I get angry when I see those yellow Livestrong bracelets. I physically have to look away from them. I know that's wrong. I know it's not what my mom would want. It's certainly not how I want to behave.

When my mother was diagnosed with Cancer she and Nana ordered a ton of those things. They gave them to everyone at no cost. I had one, Kylie had one, Brian had one. Brian actually got into an argument with his Commander over it because those aren't approved Air Force regulation jewelry. Brian got to wear it anyways. I wasn't as diligent about wearing mine as others were like Nana, my Aunts and Uncles and even my then husband.

It was because I felt like they were lies.

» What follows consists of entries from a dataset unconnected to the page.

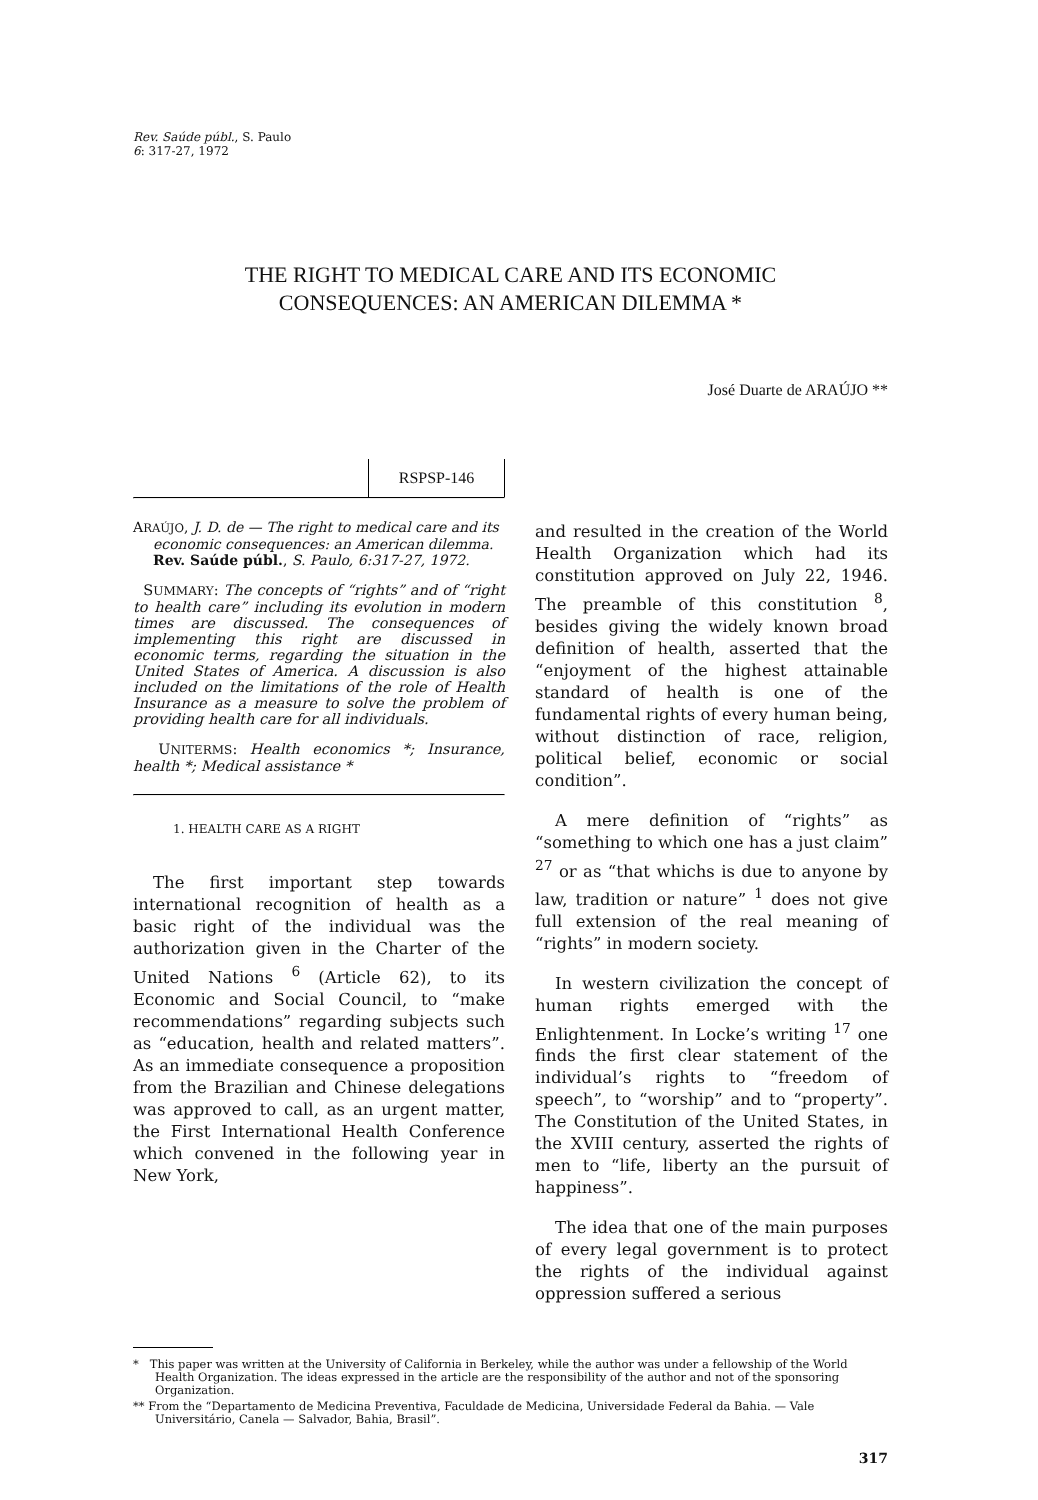Rev. Saúde públ., S. Paulo
6: 317-27, 1972
THE RIGHT TO MEDICAL CARE AND ITS ECONOMIC
CONSEQUENCES: AN AMERICAN DILEMMA *
José Duarte de ARAÚJO **
RSPSP-146
ARAÚJO, J. D. de — The right to medical care and its economic consequences: an American dilemma. Rev. Saúde públ., S. Paulo, 6:317-27, 1972.
SUMMARY: The concepts of “rights” and of “right to health care” including its evolution in modern times are discussed. The consequences of implementing this right are discussed in economic terms, regarding the situation in the United States of America. A discussion is also included on the limitations of the role of Health Insurance as a measure to solve the problem of providing health care for all individuals.
UNITERMS: Health economics *; Insurance, health *; Medical assistance *
1. HEALTH CARE AS A RIGHT
The first important step towards international recognition of health as a basic right of the individual was the authorization given in the Charter of the United Nations <sup>6</sup> (Article 62), to its Economic and Social Council, to “make recommendations” regarding subjects such as “education, health and related matters”. As an immediate consequence a proposition from the Brazilian and Chinese delegations was approved to call, as an urgent matter, the First International Health Conference which convened in the following year in New York,
and resulted in the creation of the World Health Organization which had its constitution approved on July 22, 1946. The preamble of this constitution <sup>8</sup>, besides giving the widely known broad definition of health, asserted that the “enjoyment of the highest attainable standard of health is one of the fundamental rights of every human being, without distinction of race, religion, political belief, economic or social condition”.
A mere definition of “rights” as “something to which one has a just claim” <sup>27</sup> or as “that whichs is due to anyone by law, tradition or nature” <sup>1</sup> does not give full extension of the real meaning of “rights” in modern society.
In western civilization the concept of human rights emerged with the Enlightenment. In Locke’s writing <sup>17</sup> one finds the first clear statement of the individual’s rights to “freedom of speech”, to “worship” and to “property”. The Constitution of the United States, in the XVIII century, asserted the rights of men to “life, liberty an the pursuit of happiness”.
The idea that one of the main purposes of every legal government is to protect the rights of the individual against oppression suffered a serious
* This paper was written at the University of California in Berkeley, while the author was under a fellowship of the World Health Organization. The ideas expressed in the article are the responsibility of the author and not of the sponsoring Organization.
** From the “Departamento de Medicina Preventiva, Faculdade de Medicina, Universidade Federal da Bahia. — Vale Universitário, Canela — Salvador, Bahia, Brasil”.
317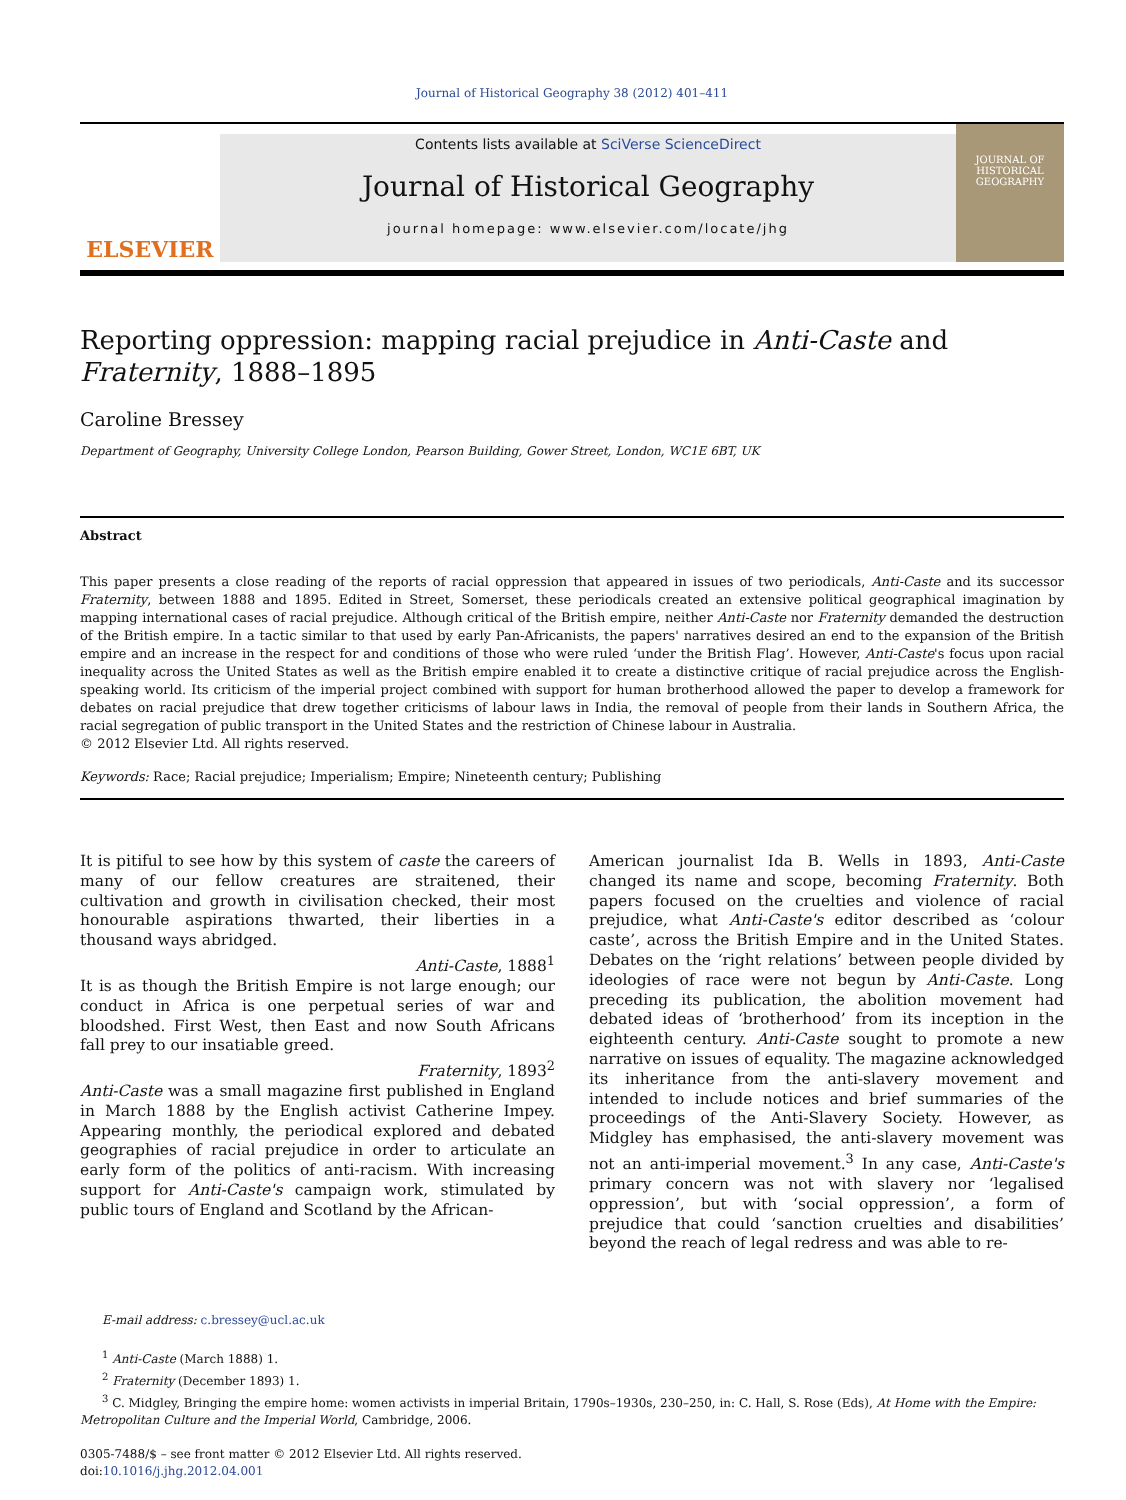Journal of Historical Geography 38 (2012) 401–411
ELSEVIER
Contents lists available at SciVerse ScienceDirect
Journal of Historical Geography
journal homepage: www.elsevier.com/locate/jhg
JOURNAL OF HISTORICAL GEOGRAPHY
Reporting oppression: mapping racial prejudice in Anti-Caste and Fraternity, 1888–1895
Caroline Bressey
Department of Geography, University College London, Pearson Building, Gower Street, London, WC1E 6BT, UK
Abstract
This paper presents a close reading of the reports of racial oppression that appeared in issues of two periodicals, Anti-Caste and its successor Fraternity, between 1888 and 1895. Edited in Street, Somerset, these periodicals created an extensive political geographical imagination by mapping international cases of racial prejudice. Although critical of the British empire, neither Anti-Caste nor Fraternity demanded the destruction of the British empire. In a tactic similar to that used by early Pan-Africanists, the papers' narratives desired an end to the expansion of the British empire and an increase in the respect for and conditions of those who were ruled ‘under the British Flag’. However, Anti-Caste's focus upon racial inequality across the United States as well as the British empire enabled it to create a distinctive critique of racial prejudice across the English-speaking world. Its criticism of the imperial project combined with support for human brotherhood allowed the paper to develop a framework for debates on racial prejudice that drew together criticisms of labour laws in India, the removal of people from their lands in Southern Africa, the racial segregation of public transport in the United States and the restriction of Chinese labour in Australia.
© 2012 Elsevier Ltd. All rights reserved.
Keywords: Race; Racial prejudice; Imperialism; Empire; Nineteenth century; Publishing
It is pitiful to see how by this system of caste the careers of many of our fellow creatures are straitened, their cultivation and growth in civilisation checked, their most honourable aspirations thwarted, their liberties in a thousand ways abridged.
Anti-Caste, 1888<sup>1</sup>
It is as though the British Empire is not large enough; our conduct in Africa is one perpetual series of war and bloodshed. First West, then East and now South Africans fall prey to our insatiable greed.
Fraternity, 1893<sup>2</sup>
Anti-Caste was a small magazine first published in England in March 1888 by the English activist Catherine Impey. Appearing monthly, the periodical explored and debated geographies of racial prejudice in order to articulate an early form of the politics of anti-racism. With increasing support for Anti-Caste's campaign work, stimulated by public tours of England and Scotland by the African-
American journalist Ida B. Wells in 1893, Anti-Caste changed its name and scope, becoming Fraternity. Both papers focused on the cruelties and violence of racial prejudice, what Anti-Caste's editor described as ‘colour caste’, across the British Empire and in the United States. Debates on the ‘right relations’ between people divided by ideologies of race were not begun by Anti-Caste. Long preceding its publication, the abolition movement had debated ideas of ‘brotherhood’ from its inception in the eighteenth century. Anti-Caste sought to promote a new narrative on issues of equality. The magazine acknowledged its inheritance from the anti-slavery movement and intended to include notices and brief summaries of the proceedings of the Anti-Slavery Society. However, as Midgley has emphasised, the anti-slavery movement was not an anti-imperial movement.<sup>3</sup> In any case, Anti-Caste's primary concern was not with slavery nor ‘legalised oppression’, but with ‘social oppression’, a form of prejudice that could ‘sanction cruelties and disabilities’ beyond the reach of legal redress and was able to re-
E-mail address: c.bressey@ucl.ac.uk
<sup>1</sup> Anti-Caste (March 1888) 1.
<sup>2</sup> Fraternity (December 1893) 1.
<sup>3</sup> C. Midgley, Bringing the empire home: women activists in imperial Britain, 1790s–1930s, 230–250, in: C. Hall, S. Rose (Eds), At Home with the Empire: Metropolitan Culture and the Imperial World, Cambridge, 2006.
0305-7488/$ – see front matter © 2012 Elsevier Ltd. All rights reserved.
doi:10.1016/j.jhg.2012.04.001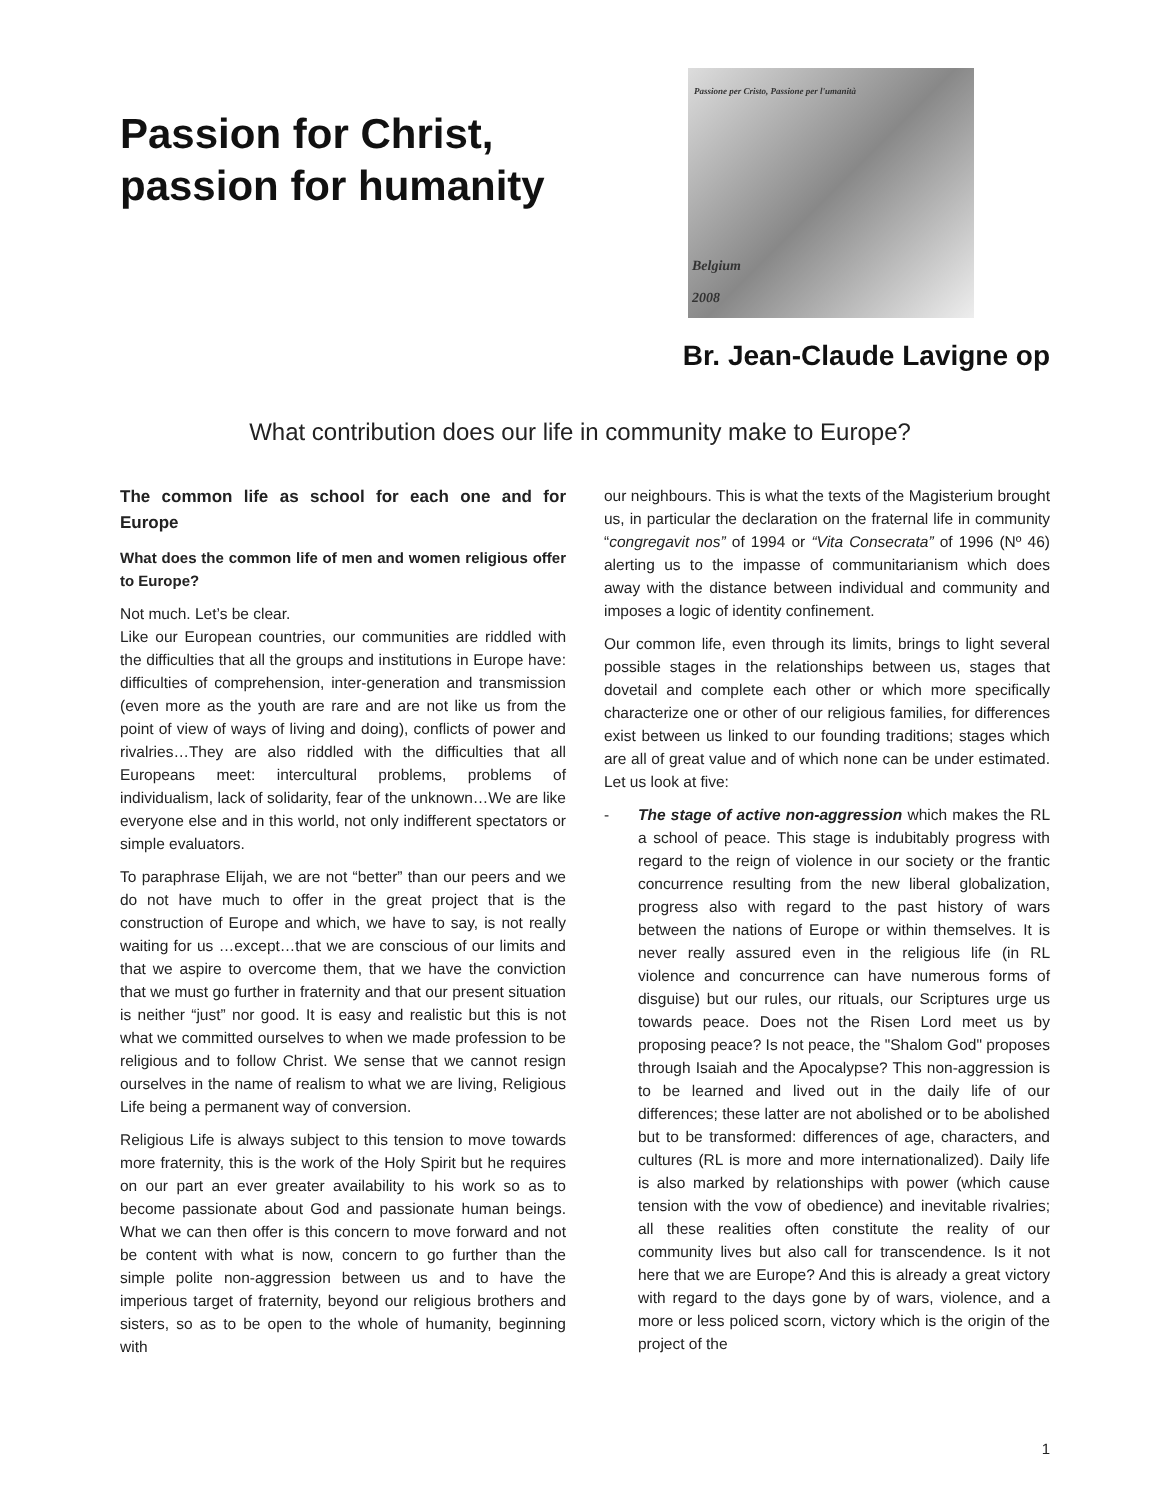Passion for Christ,
passion for humanity
Passione per Cristo, Passione per l'umanità
Belgium
2008
Br. Jean-Claude Lavigne op
What contribution does our life in community make to Europe?
The common life as school for each one and for Europe
What does the common life of men and women religious offer to Europe?
Not much. Let’s be clear.
Like our European countries, our communities are riddled with the difficulties that all the groups and institutions in Europe have: difficulties of comprehension, inter-generation and transmission (even more as the youth are rare and are not like us from the point of view of ways of living and doing), conflicts of power and rivalries…They are also riddled with the difficulties that all Europeans meet: intercultural problems, problems of individualism, lack of solidarity, fear of the unknown…We are like everyone else and in this world, not only indifferent spectators or simple evaluators.
To paraphrase Elijah, we are not “better” than our peers and we do not have much to offer in the great project that is the construction of Europe and which, we have to say, is not really waiting for us …except…that we are conscious of our limits and that we aspire to overcome them, that we have the conviction that we must go further in fraternity and that our present situation is neither “just” nor good. It is easy and realistic but this is not what we committed ourselves to when we made profession to be religious and to follow Christ. We sense that we cannot resign ourselves in the name of realism to what we are living, Religious Life being a permanent way of conversion.
Religious Life is always subject to this tension to move towards more fraternity, this is the work of the Holy Spirit but he requires on our part an ever greater availability to his work so as to become passionate about God and passionate human beings. What we can then offer is this concern to move forward and not be content with what is now, concern to go further than the simple polite non-aggression between us and to have the imperious target of fraternity, beyond our religious brothers and sisters, so as to be open to the whole of humanity, beginning with
our neighbours. This is what the texts of the Magisterium brought us, in particular the declaration on the fraternal life in community “congregavit nos” of 1994 or “Vita Consecrata” of 1996 (Nº 46) alerting us to the impasse of communitarianism which does away with the distance between individual and community and imposes a logic of identity confinement.
Our common life, even through its limits, brings to light several possible stages in the relationships between us, stages that dovetail and complete each other or which more specifically characterize one or other of our religious families, for differences exist between us linked to our founding traditions; stages which are all of great value and of which none can be under estimated. Let us look at five:
- The stage of active non-aggression which makes the RL a school of peace. This stage is indubitably progress with regard to the reign of violence in our society or the frantic concurrence resulting from the new liberal globalization, progress also with regard to the past history of wars between the nations of Europe or within themselves. It is never really assured even in the religious life (in RL violence and concurrence can have numerous forms of disguise) but our rules, our rituals, our Scriptures urge us towards peace. Does not the Risen Lord meet us by proposing peace? Is not peace, the "Shalom God" proposes through Isaiah and the Apocalypse? This non-aggression is to be learned and lived out in the daily life of our differences; these latter are not abolished or to be abolished but to be transformed: differences of age, characters, and cultures (RL is more and more internationalized). Daily life is also marked by relationships with power (which cause tension with the vow of obedience) and inevitable rivalries; all these realities often constitute the reality of our community lives but also call for transcendence. Is it not here that we are Europe? And this is already a great victory with regard to the days gone by of wars, violence, and a more or less policed scorn, victory which is the origin of the project of the
1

Live Strong. Livestrong. Sounds simple. Incredibly inspiring words on a yellow plastic bracelet. But I saw my mother. She was not physically strong. Cancer stole that from her. She needed assistance to get from point A to point B. She couldn't shower herself or use the toilet unaided. She didn't want to eat most of the time.

Her spirit was strong at times. When she called me back after I found out she had cancer and talked to me about it. That was strong. When she was calm in the face of all the chaos that surrounded her life those last few months, that was strong.

But her spirit wasn't always strong. She was afraid sometimes too. And she was sad. Sad she would never see her grandchildren grow up, never shop for them again. She would miss her friends, her sisters, her nieces and nephews. For awhile she talked about a miracle that would save her, so that she wouldn't die. Then she stopped. She must have known. Her miracle was going to Heaven, not staying here. But I still know she was sometimes sad about the things she would miss. And sad for the people who would miss her.

So Live Strong seems like such a lie to me. It was like a false promise, an order, a command to be strong in the face of Cancer. And she tried. And in spirit she was most of the time. And that still didn't save her. It was a lie.

At least to me. I'm obviously still a little raw, 4 years later.

But I still can't look at those stupid yellow bracelets.

1 comments:

Anonymous

Lace,
It is a sad day today - thinking about Julie - but you know she wouldn't want us to dwell on sadness. She would try and lighten things up with a joke, story, etc. She was my wonderful little sister that I loved so much! I know she is better off in heaven, but I sometimes selfishly wish she were here with us.